> _Task_
Report the number of lines in the entries below that include the word "style", and nothing else.

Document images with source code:
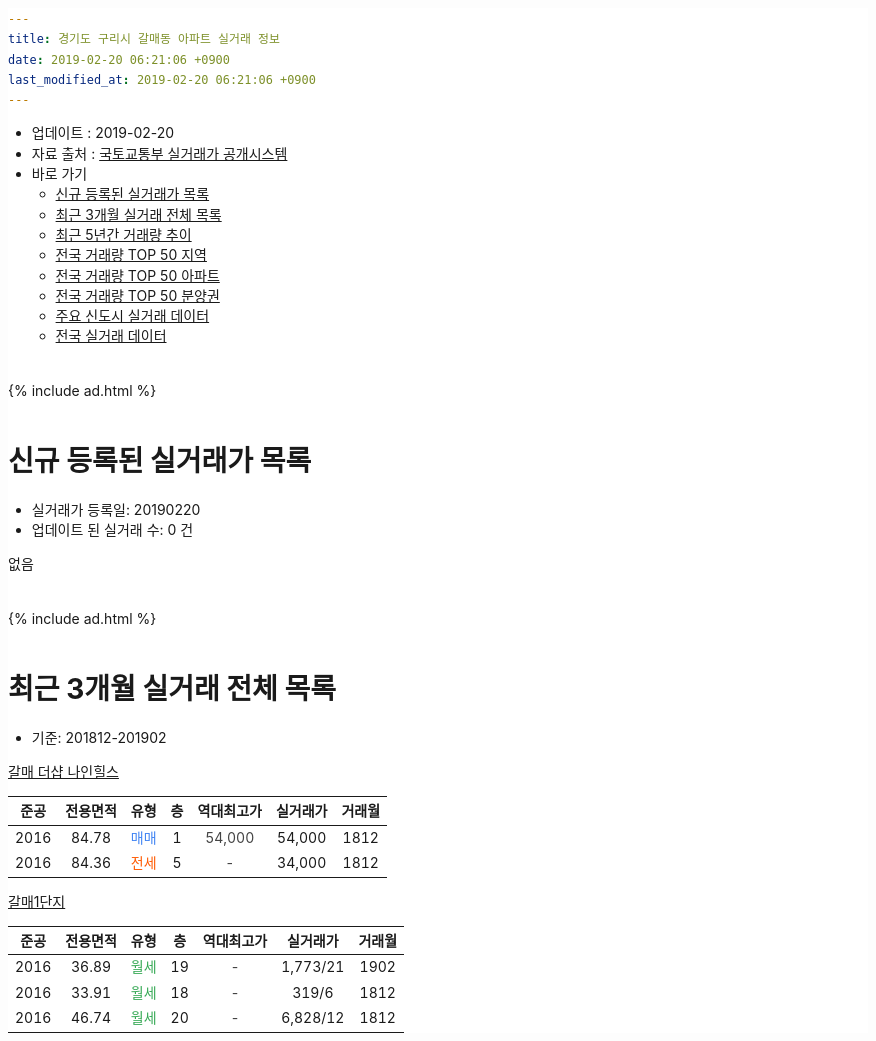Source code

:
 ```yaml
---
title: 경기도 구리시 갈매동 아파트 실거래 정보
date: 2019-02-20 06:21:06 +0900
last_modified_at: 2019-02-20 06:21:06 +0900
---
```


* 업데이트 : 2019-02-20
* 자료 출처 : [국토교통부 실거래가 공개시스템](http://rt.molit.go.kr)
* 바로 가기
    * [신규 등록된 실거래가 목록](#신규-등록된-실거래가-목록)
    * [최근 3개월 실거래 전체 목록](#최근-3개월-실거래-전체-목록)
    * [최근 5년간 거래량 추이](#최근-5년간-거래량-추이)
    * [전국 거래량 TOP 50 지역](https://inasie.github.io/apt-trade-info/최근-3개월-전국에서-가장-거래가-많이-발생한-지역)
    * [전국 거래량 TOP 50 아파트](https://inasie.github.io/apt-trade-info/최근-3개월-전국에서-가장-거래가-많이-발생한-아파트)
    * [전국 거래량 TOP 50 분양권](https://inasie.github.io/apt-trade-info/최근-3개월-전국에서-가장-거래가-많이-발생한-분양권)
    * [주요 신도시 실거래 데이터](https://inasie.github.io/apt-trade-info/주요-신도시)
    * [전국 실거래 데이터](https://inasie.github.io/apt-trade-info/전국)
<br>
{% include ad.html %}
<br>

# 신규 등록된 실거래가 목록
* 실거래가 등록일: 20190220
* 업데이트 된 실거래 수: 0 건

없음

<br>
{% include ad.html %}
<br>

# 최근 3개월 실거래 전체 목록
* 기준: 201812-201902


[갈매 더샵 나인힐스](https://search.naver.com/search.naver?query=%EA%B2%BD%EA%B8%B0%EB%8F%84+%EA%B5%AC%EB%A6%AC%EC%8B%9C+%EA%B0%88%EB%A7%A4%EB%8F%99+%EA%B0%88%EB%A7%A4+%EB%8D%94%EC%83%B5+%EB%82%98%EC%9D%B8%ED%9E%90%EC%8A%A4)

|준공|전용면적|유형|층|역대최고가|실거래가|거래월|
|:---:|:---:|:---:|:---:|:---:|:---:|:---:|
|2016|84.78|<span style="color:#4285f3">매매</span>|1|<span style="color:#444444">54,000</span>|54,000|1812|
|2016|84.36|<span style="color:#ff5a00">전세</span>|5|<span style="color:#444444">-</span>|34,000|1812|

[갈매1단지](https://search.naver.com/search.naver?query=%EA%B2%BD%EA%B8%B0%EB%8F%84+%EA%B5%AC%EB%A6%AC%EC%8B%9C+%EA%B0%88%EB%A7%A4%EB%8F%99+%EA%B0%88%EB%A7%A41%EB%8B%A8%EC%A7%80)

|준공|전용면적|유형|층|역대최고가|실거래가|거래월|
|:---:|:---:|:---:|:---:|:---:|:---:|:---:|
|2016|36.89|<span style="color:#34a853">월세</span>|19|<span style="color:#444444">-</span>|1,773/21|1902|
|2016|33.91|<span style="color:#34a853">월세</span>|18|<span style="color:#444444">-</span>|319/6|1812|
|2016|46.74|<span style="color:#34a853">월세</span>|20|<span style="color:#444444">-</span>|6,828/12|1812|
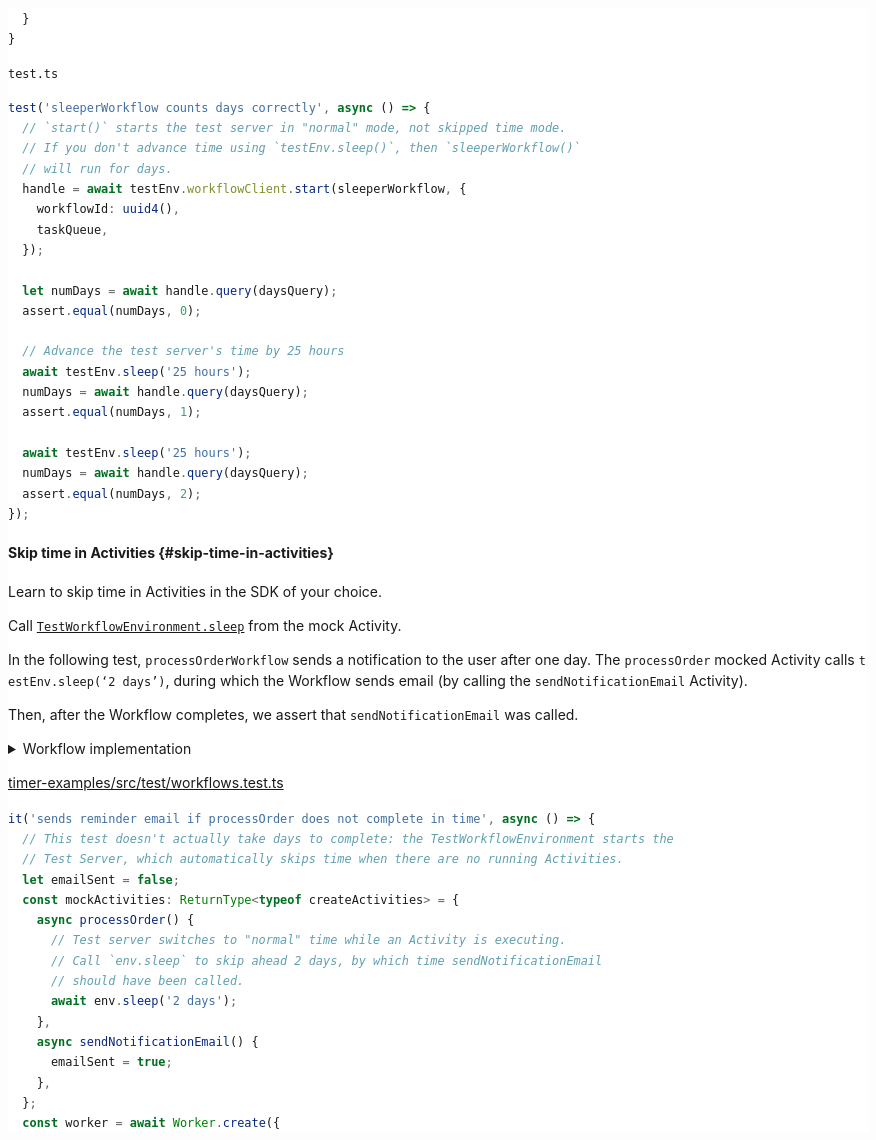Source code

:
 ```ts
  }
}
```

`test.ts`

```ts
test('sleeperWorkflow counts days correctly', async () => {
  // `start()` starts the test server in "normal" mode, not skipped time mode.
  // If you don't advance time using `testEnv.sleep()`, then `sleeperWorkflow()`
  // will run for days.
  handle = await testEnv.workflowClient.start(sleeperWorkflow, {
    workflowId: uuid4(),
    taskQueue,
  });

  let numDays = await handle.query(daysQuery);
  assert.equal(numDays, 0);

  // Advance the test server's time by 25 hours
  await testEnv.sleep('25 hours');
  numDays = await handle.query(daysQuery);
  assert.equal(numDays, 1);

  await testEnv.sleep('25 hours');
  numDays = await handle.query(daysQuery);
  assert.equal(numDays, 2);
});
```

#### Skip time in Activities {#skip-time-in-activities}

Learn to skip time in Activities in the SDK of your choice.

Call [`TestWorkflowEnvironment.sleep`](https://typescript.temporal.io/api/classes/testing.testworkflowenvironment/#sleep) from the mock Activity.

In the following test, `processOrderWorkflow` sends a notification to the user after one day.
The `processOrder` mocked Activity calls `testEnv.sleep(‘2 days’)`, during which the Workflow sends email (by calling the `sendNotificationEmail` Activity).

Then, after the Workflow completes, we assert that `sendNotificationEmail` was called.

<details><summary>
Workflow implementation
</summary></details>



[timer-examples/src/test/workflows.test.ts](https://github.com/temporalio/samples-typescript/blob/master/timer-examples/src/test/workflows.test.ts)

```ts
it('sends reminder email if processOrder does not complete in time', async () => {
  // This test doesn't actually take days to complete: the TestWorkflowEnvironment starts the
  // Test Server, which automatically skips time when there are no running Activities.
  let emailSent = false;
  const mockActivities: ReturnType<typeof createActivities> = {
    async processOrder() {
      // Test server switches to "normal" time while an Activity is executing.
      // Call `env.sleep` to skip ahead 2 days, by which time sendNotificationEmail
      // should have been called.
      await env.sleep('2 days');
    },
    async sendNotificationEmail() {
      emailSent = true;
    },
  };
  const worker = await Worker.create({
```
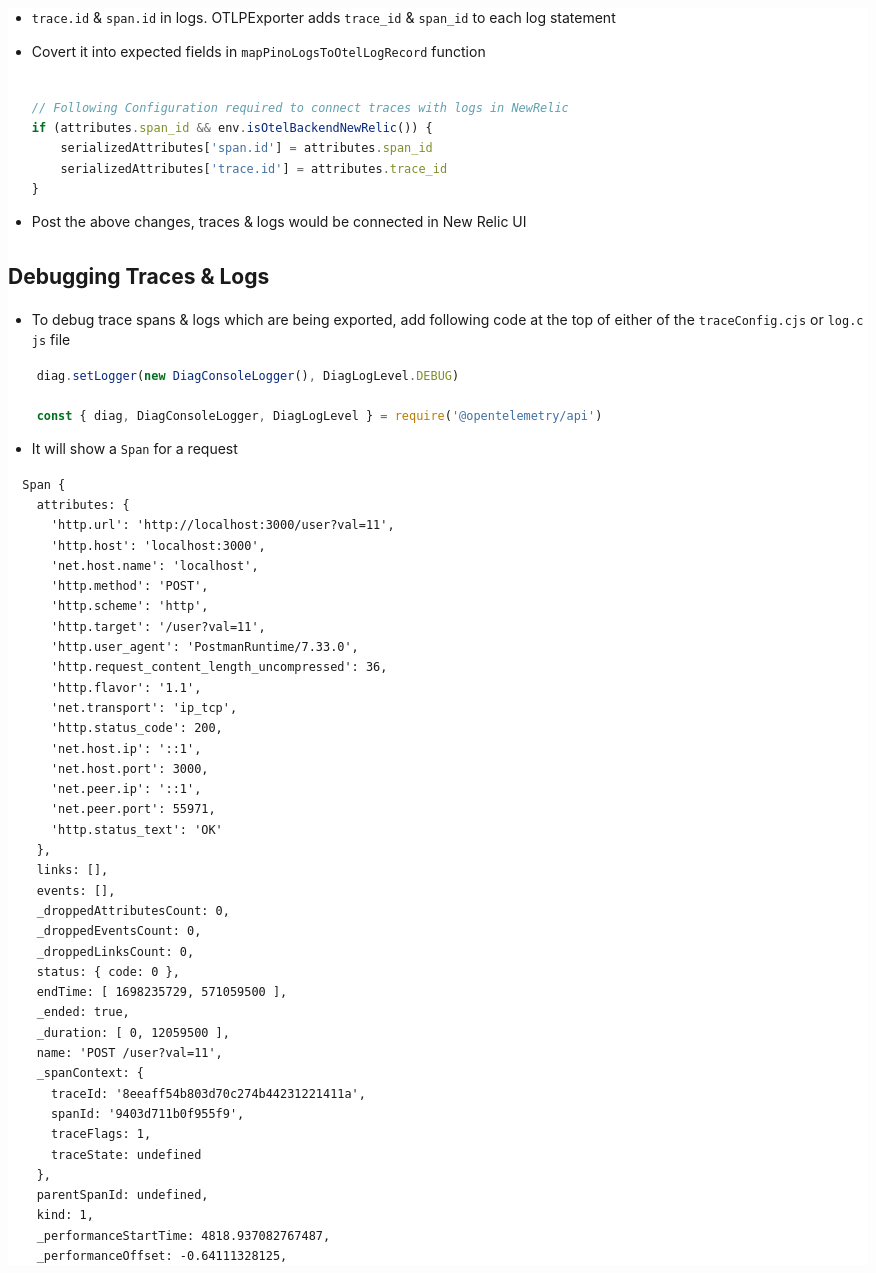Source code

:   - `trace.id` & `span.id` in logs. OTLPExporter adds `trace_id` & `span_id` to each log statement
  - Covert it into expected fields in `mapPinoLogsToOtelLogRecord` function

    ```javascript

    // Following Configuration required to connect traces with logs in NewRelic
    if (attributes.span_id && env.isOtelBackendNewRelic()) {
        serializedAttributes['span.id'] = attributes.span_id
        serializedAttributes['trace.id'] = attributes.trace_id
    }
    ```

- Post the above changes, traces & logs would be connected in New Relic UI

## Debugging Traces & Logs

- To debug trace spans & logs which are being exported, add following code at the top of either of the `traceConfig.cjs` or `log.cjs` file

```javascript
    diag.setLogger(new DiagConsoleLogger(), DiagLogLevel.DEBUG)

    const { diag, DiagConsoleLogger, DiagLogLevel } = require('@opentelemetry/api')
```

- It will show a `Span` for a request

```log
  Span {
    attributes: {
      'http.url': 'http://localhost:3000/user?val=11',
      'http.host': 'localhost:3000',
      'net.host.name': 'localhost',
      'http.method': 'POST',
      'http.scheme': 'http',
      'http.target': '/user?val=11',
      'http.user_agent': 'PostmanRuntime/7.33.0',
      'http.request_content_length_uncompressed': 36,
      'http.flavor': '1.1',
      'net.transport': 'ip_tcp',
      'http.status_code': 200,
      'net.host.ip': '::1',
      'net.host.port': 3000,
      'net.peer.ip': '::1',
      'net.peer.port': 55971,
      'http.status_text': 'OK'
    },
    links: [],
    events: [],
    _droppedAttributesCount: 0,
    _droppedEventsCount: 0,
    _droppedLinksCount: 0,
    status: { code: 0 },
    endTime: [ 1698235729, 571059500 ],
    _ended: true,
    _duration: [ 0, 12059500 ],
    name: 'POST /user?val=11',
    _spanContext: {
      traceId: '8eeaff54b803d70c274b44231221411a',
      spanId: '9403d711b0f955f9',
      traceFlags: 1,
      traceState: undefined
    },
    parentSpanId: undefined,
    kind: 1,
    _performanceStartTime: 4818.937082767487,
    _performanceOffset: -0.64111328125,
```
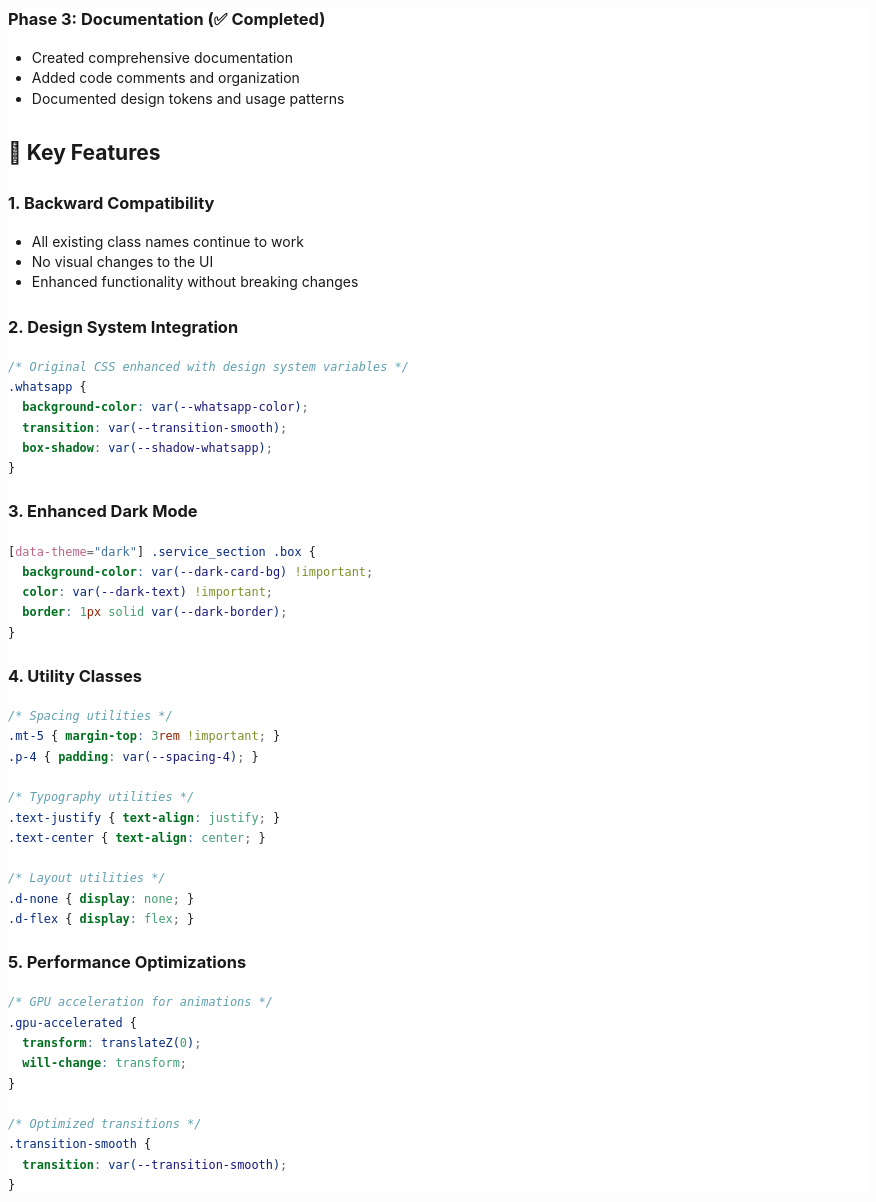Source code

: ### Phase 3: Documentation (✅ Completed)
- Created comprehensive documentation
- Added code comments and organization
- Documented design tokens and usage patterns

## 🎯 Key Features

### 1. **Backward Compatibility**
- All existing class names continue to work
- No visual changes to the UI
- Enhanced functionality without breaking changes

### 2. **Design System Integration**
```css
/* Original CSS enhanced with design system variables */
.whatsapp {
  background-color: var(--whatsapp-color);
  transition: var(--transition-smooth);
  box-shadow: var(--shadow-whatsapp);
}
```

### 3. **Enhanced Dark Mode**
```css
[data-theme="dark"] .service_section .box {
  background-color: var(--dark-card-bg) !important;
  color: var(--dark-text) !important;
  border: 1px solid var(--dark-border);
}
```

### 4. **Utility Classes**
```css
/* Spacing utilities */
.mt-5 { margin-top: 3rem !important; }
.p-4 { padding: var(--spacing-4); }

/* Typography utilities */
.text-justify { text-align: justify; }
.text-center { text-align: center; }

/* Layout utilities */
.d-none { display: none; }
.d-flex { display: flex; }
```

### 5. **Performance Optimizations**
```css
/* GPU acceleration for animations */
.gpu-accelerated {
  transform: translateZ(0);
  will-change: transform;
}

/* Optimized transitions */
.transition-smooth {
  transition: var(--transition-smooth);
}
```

> _Worked solution_
5